[Page-level text extractions]
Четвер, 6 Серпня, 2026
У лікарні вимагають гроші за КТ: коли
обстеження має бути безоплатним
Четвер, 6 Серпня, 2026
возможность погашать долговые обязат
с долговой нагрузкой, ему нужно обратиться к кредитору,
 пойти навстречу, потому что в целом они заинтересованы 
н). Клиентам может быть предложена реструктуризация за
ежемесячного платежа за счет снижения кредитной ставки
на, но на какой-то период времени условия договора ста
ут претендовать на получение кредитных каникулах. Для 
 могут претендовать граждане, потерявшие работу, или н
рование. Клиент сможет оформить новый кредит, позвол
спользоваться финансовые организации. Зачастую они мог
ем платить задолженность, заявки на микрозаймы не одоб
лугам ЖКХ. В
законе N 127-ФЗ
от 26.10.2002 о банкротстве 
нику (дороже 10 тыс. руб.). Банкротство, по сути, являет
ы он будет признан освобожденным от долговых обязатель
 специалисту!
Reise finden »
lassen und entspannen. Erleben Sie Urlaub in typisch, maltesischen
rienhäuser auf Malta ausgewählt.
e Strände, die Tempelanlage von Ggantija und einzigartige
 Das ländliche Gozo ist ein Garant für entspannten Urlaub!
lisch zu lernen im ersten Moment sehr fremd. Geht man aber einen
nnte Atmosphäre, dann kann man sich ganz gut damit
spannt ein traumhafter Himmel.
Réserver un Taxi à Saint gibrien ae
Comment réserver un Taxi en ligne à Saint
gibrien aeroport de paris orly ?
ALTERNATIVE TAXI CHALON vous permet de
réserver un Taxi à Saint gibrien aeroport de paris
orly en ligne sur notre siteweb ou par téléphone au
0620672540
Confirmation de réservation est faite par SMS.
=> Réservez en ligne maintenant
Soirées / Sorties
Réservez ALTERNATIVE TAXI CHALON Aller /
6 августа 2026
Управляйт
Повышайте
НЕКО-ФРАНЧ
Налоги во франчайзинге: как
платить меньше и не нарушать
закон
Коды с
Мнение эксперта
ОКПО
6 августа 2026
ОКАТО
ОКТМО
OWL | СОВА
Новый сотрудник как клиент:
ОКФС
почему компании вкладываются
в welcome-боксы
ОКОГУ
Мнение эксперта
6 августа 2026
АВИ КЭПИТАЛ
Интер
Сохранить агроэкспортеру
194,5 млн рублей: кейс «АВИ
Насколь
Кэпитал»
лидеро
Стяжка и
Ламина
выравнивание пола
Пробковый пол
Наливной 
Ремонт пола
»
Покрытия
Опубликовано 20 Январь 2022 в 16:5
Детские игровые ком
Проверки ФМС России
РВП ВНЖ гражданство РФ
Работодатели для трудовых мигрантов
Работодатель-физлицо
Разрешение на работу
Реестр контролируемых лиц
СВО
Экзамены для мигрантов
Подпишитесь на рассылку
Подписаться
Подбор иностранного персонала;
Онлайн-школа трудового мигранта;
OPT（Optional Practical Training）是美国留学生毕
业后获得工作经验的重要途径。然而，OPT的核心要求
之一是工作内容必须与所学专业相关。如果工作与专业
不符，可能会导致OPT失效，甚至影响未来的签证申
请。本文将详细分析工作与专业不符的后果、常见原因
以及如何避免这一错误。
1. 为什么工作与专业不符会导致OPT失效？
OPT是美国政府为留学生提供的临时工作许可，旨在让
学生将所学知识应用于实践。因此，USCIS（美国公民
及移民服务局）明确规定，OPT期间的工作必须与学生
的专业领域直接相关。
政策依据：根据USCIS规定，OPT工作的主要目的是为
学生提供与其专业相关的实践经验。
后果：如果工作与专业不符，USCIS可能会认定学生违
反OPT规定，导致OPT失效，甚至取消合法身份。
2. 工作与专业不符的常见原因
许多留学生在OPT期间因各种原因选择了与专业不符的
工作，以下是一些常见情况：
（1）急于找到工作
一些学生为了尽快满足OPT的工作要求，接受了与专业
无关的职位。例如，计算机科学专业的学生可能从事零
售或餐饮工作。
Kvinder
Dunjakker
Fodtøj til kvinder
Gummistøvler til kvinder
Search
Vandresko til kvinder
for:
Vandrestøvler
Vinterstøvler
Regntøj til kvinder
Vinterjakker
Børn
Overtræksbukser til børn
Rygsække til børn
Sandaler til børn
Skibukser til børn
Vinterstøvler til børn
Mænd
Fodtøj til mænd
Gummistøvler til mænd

(Task directions):
All of the data is to be written out again, word for word.

(Answer box):
Четвер, 6 Серпня, 2026
У лікарні вимагають гроші за КТ: коли
обстеження має бути безоплатним
Четвер, 6 Серпня, 2026
возможность погашать долговые обязат
с долговой нагрузкой, ему нужно обратиться к кредитору,
 пойти навстречу, потому что в целом они заинтересованы 
н). Клиентам может быть предложена реструктуризация за
ежемесячного платежа за счет снижения кредитной ставки
на, но на какой-то период времени условия договора ста
ут претендовать на получение кредитных каникулах. Для 
 могут претендовать граждане, потерявшие работу, или н
рование. Клиент сможет оформить новый кредит, позвол
спользоваться финансовые организации. Зачастую они мог
ем платить задолженность, заявки на микрозаймы не одоб
лугам ЖКХ. В
законе N 127-ФЗ
от 26.10.2002 о банкротстве 
нику (дороже 10 тыс. руб.). Банкротство, по сути, являет
ы он будет признан освобожденным от долговых обязатель
 специалисту!
Reise finden »
lassen und entspannen. Erleben Sie Urlaub in typisch, maltesischen
rienhäuser auf Malta ausgewählt.
e Strände, die Tempelanlage von Ggantija und einzigartige
 Das ländliche Gozo ist ein Garant für entspannten Urlaub!
lisch zu lernen im ersten Moment sehr fremd. Geht man aber einen
nnte Atmosphäre, dann kann man sich ganz gut damit
spannt ein traumhafter Himmel.
Réserver un Taxi à Saint gibrien ae
Comment réserver un Taxi en ligne à Saint
gibrien aeroport de paris orly ?
ALTERNATIVE TAXI CHALON vous permet de
réserver un Taxi à Saint gibrien aeroport de paris
orly en ligne sur notre siteweb ou par téléphone au
0620672540
Confirmation de réservation est faite par SMS.
=> Réservez en ligne maintenant
Soirées / Sorties
Réservez ALTERNATIVE TAXI CHALON Aller /
6 августа 2026
Управляйт
Повышайте
НЕКО-ФРАНЧ
Налоги во франчайзинге: как
платить меньше и не нарушать
закон
Коды с
Мнение эксперта
ОКПО
6 августа 2026
ОКАТО
ОКТМО
OWL | СОВА
Новый сотрудник как клиент:
ОКФС
почему компании вкладываются
в welcome-боксы
ОКОГУ
Мнение эксперта
6 августа 2026
АВИ КЭПИТАЛ
Интер
Сохранить агроэкспортеру
194,5 млн рублей: кейс «АВИ
Насколь
Кэпитал»
лидеро
Стяжка и
Ламина
выравнивание пола
Пробковый пол
Наливной 
Ремонт пола
»
Покрытия
Опубликовано 20 Январь 2022 в 16:5
Детские игровые ком
Проверки ФМС России
РВП ВНЖ гражданство РФ
Работодатели для трудовых мигрантов
Работодатель-физлицо
Разрешение на работу
Реестр контролируемых лиц
СВО
Экзамены для мигрантов
Подпишитесь на рассылку
Подписаться
Подбор иностранного персонала;
Онлайн-школа трудового мигранта;
OPT（Optional Practical Training）是美国留学生毕
业后获得工作经验的重要途径。然而，OPT的核心要求
之一是工作内容必须与所学专业相关。如果工作与专业
不符，可能会导致OPT失效，甚至影响未来的签证申
请。本文将详细分析工作与专业不符的后果、常见原因
以及如何避免这一错误。
1. 为什么工作与专业不符会导致OPT失效？
OPT是美国政府为留学生提供的临时工作许可，旨在让
学生将所学知识应用于实践。因此，USCIS（美国公民
及移民服务局）明确规定，OPT期间的工作必须与学生
的专业领域直接相关。
政策依据：根据USCIS规定，OPT工作的主要目的是为
学生提供与其专业相关的实践经验。
后果：如果工作与专业不符，USCIS可能会认定学生违
反OPT规定，导致OPT失效，甚至取消合法身份。
2. 工作与专业不符的常见原因
许多留学生在OPT期间因各种原因选择了与专业不符的
工作，以下是一些常见情况：
（1）急于找到工作
一些学生为了尽快满足OPT的工作要求，接受了与专业
无关的职位。例如，计算机科学专业的学生可能从事零
售或餐饮工作。
Kvinder
Dunjakker
Fodtøj til kvinder
Gummistøvler til kvinder
Search
Vandresko til kvinder
for:
Vandrestøvler
Vinterstøvler
Regntøj til kvinder
Vinterjakker
Børn
Overtræksbukser til børn
Rygsække til børn
Sandaler til børn
Skibukser til børn
Vinterstøvler til børn
Mænd
Fodtøj til mænd
Gummistøvler til mænd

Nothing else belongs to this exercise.